The low injection and transport efficiency of holes in organic phosphine oxide compounds is due to the stabilization of the highest occupied molecular orbital (HOMO) by the phosphoryl groups, leading to a very low HOMO energy and a concomitantly high injection barrier for holes from the hole transporting layer into the phosphine oxide host layer. It is therefore necessary to seek further improvements to the phosphine oxide materials which permit the HOMO of the host layer to be matched to that of the hole transport layer while not raising the LUMO such that a barrier is introduced for electron injection.

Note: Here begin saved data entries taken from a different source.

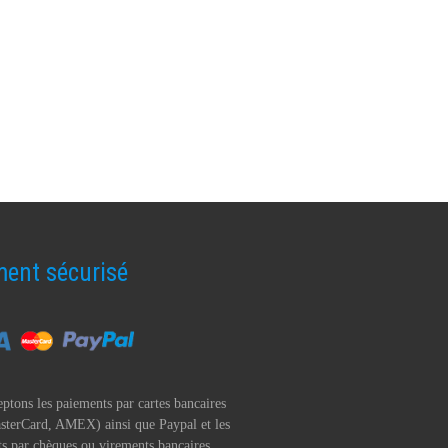
ent sécurisé
ptons les paiements par cartes bancaires
sterCard, AMEX) ainsi que Paypal et les
s par chèques ou virements bancaires.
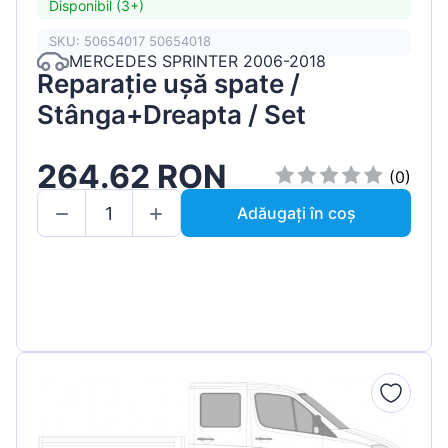
Disponibil (3+)
SKU: 50654017 50654018
MERCEDES SPRINTER 2006-2018
Reparație ușă spate /
Stânga+Dreapta / Set
264.62 RON
(0)
Adăugați în coș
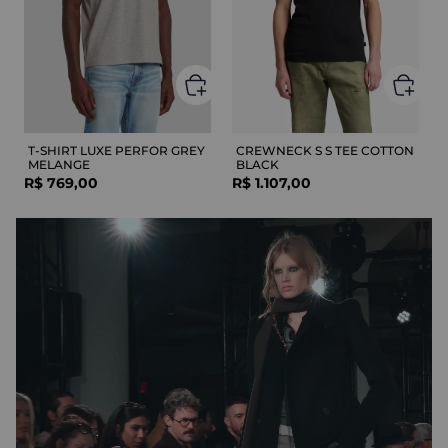
T-SHIRT LUXE PERFOR GREY
CREWNECK S S TEE COTTON
MELANGE
BLACK
R$
769
,
00
R$
1
.
107
,
00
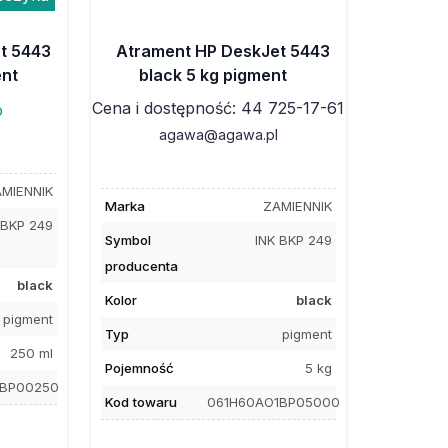
t 5443
Atrament HP DeskJet 5443
ent
black 5 kg pigment
Cena i dostępność: 44 725-17-61
o
agawa@agawa.pl
MIENNIK
Marka
ZAMIENNIK
 BKP 249
Symbol
INK BKP 249
producenta
black
Kolor
black
pigment
Typ
pigment
250 ml
Pojemność
5 kg
1BP00250
Kod towaru
061H60AO1BP05000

The need for more efficient use of electricity has spurred large and ongoing investments into research and development aimed at improving OLEDs. Those having ordinary skill in the art are continually seeking to improve the efficiency of OLED devices, and those having skill in the art recognize that any inventions or discoveries that increase the efficiency of OLEDs represent an advance in the state of the art. It is known to those skilled in the art that phosphoryl-containing organic molecules can be used to make thin films with good electron transporting properties and high triplet exciton energies but such materials invariably show poor hole transport properties and, indeed, they have even been proposed as hole blocking layers. To achieve the maximum possible efficiency in an OLED, however, it is important to ensure an equal density of holes and electrons in the recombination layer which requires good electron transport and hole transport properties. The present invention provides this improvement, and consequently improved efficiency in OLED devices, and thus represents an advance in the state of the art.